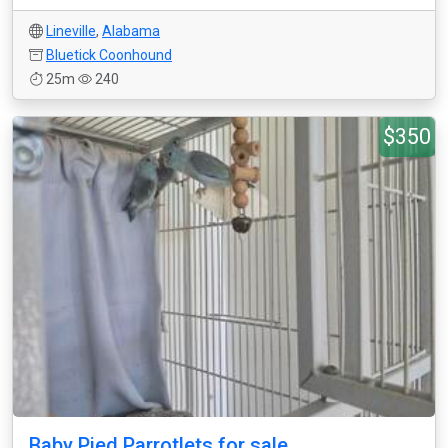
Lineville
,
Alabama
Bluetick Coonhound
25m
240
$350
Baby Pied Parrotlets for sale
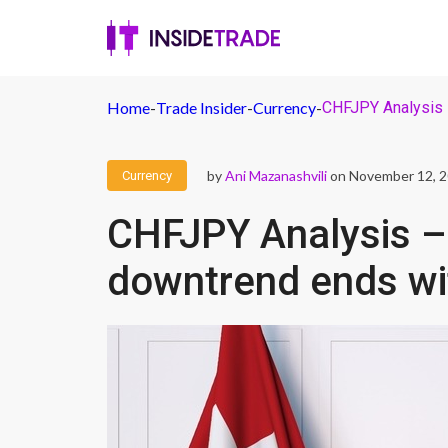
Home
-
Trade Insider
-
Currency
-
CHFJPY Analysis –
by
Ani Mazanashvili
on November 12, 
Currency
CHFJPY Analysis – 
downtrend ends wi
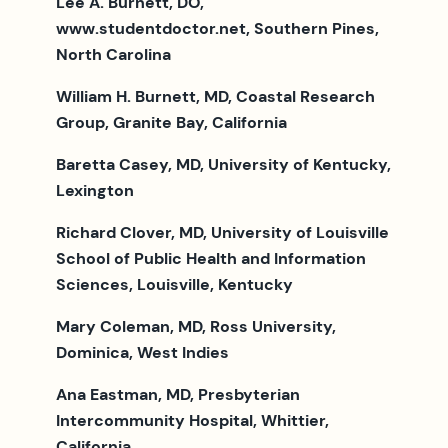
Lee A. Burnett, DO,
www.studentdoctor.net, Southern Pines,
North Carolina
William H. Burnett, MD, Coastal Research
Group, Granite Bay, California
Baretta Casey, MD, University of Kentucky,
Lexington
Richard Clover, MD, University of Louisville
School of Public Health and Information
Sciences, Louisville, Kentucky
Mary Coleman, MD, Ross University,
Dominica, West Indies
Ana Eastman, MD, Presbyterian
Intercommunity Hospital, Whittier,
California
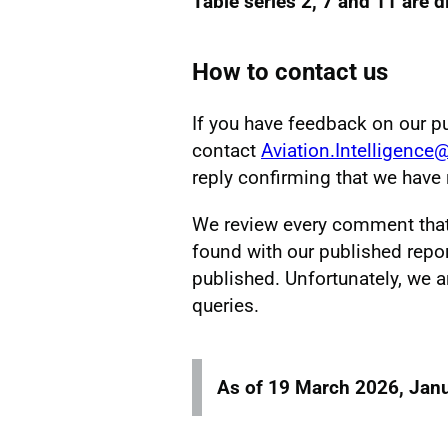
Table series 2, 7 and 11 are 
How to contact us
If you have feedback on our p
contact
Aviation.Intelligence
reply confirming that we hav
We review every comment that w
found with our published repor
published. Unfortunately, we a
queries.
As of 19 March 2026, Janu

* * *

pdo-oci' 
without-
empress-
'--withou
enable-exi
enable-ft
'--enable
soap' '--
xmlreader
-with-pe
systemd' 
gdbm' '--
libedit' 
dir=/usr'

Brief> Nothing but a number should be given: the count of lines above in which the word "University" occurs.

Answer space> 3